Depois de muita pizza e TV, ela ficou com sono e foi pra o quarto dela dormir, não antes de dar dois lençóis pra mim. Eu não queria apressar as coisas então não entrei com conversas afiadas, tudo nas calmas.

Em segundos caí num sono que eu muito queria e precisava.

Umas horas depois senti a porta a ser aberta, e como estava escuro não vi quem era. Então fiquei em alerta, tinha esquecido que ela vivia com mais alguém. Percebi que a pessoa que abriu a porta não estava sozinha, e parece que eles estavam em beijos e já começavam a tirar a roupa. E eu aí sentado no sofá vendo tudo.

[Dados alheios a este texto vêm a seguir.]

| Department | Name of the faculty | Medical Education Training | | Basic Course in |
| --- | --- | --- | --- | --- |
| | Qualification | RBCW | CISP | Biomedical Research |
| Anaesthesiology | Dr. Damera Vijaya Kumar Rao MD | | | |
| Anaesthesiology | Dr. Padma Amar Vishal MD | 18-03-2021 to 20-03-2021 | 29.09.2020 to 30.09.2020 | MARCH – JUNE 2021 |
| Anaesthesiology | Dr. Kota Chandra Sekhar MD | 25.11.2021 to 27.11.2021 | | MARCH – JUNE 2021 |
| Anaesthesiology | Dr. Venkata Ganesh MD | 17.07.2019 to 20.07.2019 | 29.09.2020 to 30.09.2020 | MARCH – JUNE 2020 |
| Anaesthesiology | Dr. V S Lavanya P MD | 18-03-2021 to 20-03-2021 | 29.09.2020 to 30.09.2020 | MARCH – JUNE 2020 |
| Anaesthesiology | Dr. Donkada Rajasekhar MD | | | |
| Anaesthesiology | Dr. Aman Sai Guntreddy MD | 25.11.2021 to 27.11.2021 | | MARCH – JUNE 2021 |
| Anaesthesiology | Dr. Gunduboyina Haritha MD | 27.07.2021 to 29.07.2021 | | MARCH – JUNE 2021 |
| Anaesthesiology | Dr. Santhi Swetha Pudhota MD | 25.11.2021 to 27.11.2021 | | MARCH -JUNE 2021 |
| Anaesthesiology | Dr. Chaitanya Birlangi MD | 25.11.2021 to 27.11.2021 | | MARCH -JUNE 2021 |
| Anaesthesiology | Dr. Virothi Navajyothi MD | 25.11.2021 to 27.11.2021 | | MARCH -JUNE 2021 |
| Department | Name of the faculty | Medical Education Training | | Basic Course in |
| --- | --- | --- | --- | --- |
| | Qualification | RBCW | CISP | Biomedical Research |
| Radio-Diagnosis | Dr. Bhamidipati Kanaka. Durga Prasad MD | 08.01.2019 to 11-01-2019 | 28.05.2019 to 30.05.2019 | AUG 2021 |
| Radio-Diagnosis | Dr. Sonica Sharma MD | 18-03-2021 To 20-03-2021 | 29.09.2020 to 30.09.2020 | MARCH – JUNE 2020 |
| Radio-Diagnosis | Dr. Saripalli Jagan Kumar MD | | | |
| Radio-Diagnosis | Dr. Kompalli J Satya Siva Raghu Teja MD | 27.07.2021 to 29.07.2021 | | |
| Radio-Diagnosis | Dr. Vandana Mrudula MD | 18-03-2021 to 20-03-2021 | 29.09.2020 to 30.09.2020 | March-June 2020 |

A primeira pessoa que se apercebeu foi a rapariga que começou com os gritos, e não parava de gritar " ladrão, ladrão ". O wi pegou um vaso que estava na sala e me deu logo da cabeça.

Mas essa é a vantagem de ter cabeça grande: eu não desmaiei nem perdi os sentidos, e a pessoa que me deu com o vaso parecia que tava cheio de medo, porque nem me deu com tanta força. E depois desse ato dele eu reagi, meu lado do gueto acordou e disse pra dentro de mim: Agora é que vais saber como é que a policia bate, depois mais sou do Rangel. Ninguém foge!